EXERCISE DETAILS —
Whenever a line of the data below holds the string "sandbox", copy that line.

- - - -

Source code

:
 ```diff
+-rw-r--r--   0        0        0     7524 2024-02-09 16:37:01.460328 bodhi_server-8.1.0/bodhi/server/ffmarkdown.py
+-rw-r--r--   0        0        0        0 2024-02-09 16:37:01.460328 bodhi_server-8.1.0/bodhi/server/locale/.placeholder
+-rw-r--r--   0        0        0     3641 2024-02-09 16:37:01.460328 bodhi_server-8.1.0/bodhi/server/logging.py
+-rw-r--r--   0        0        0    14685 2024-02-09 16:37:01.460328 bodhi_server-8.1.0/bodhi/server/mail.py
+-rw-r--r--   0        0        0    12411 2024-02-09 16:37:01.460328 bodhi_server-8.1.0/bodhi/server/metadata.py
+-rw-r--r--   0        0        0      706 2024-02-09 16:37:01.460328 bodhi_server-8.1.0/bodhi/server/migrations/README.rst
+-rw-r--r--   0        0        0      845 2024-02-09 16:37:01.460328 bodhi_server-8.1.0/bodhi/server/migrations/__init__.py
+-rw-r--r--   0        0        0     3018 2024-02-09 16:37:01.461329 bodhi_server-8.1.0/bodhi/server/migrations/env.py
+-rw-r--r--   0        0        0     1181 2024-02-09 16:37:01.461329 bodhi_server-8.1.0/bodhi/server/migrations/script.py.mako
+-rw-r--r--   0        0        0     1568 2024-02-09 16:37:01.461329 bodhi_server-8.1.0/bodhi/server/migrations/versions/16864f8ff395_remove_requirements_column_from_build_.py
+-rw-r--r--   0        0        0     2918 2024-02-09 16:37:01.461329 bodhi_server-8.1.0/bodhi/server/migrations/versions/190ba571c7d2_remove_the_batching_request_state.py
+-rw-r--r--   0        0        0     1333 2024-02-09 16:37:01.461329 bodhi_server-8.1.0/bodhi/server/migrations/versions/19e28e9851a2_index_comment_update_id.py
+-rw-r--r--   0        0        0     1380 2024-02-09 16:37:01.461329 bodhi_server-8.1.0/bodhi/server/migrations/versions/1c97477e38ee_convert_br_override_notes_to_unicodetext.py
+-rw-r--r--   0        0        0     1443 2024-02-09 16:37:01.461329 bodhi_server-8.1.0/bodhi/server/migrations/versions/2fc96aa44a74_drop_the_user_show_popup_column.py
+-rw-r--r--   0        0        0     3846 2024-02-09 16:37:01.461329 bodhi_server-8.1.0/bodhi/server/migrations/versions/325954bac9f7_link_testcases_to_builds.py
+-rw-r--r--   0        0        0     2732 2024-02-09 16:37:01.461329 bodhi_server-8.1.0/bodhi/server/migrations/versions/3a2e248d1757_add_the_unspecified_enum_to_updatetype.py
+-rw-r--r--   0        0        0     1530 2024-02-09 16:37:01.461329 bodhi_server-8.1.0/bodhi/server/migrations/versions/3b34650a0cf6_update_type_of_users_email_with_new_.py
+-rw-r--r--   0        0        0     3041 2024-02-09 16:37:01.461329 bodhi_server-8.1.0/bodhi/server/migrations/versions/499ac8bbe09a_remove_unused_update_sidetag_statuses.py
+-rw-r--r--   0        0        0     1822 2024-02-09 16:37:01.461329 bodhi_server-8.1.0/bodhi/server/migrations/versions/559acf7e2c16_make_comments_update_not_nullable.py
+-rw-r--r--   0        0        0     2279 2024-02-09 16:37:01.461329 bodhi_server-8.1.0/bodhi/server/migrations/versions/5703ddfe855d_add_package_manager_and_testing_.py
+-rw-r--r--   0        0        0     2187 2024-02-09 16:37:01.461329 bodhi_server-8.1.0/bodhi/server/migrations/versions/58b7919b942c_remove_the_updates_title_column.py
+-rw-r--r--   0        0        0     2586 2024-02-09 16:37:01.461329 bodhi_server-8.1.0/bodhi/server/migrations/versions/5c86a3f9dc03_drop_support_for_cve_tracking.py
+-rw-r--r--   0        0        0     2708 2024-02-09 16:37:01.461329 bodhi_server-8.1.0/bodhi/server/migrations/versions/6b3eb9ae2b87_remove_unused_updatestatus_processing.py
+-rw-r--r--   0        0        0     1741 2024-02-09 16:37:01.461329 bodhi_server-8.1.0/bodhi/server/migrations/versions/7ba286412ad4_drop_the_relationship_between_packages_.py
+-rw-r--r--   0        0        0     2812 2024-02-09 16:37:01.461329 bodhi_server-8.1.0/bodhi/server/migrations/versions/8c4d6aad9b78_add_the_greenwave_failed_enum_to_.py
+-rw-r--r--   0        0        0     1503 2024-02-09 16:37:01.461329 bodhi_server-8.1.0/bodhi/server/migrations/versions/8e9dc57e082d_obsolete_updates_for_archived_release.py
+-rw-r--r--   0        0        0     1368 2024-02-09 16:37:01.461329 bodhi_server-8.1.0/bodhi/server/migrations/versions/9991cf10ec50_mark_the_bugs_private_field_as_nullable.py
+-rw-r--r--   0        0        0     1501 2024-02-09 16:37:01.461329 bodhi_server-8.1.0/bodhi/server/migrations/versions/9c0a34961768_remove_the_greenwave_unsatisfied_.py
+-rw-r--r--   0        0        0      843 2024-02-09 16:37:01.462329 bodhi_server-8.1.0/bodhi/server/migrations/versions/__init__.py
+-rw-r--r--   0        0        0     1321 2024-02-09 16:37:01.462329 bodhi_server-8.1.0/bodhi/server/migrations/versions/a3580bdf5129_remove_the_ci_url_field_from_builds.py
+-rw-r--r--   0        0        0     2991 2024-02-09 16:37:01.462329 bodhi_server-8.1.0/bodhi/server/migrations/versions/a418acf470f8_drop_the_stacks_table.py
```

- - - -

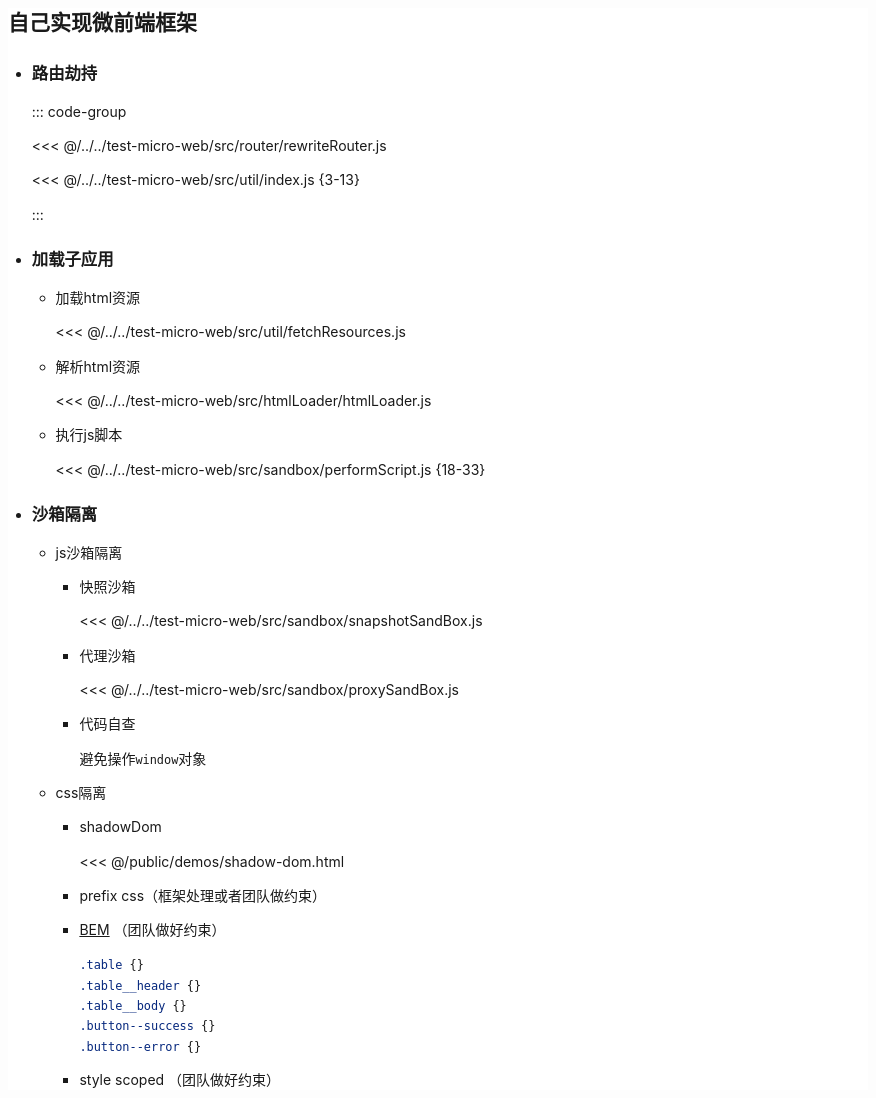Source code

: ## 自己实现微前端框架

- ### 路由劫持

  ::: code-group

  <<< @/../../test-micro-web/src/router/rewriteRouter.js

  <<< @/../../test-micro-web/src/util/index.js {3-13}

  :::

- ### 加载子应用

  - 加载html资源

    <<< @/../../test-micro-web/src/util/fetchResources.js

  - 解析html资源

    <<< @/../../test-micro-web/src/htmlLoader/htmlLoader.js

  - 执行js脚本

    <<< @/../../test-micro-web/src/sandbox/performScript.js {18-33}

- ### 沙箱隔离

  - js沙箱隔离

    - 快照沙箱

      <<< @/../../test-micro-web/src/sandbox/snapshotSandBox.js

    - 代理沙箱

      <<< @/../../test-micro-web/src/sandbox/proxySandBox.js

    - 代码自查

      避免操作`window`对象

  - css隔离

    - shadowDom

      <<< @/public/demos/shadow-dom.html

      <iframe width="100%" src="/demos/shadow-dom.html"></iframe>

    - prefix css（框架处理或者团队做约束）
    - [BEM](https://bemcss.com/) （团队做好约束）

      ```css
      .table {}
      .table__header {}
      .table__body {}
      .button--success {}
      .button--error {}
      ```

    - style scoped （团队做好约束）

- - - -

EXERCISE SOLUTION —
    <<< @/../../test-micro-web/src/sandbox/performScript.js {18-33}
      <<< @/../../test-micro-web/src/sandbox/snapshotSandBox.js
      <<< @/../../test-micro-web/src/sandbox/proxySandBox.js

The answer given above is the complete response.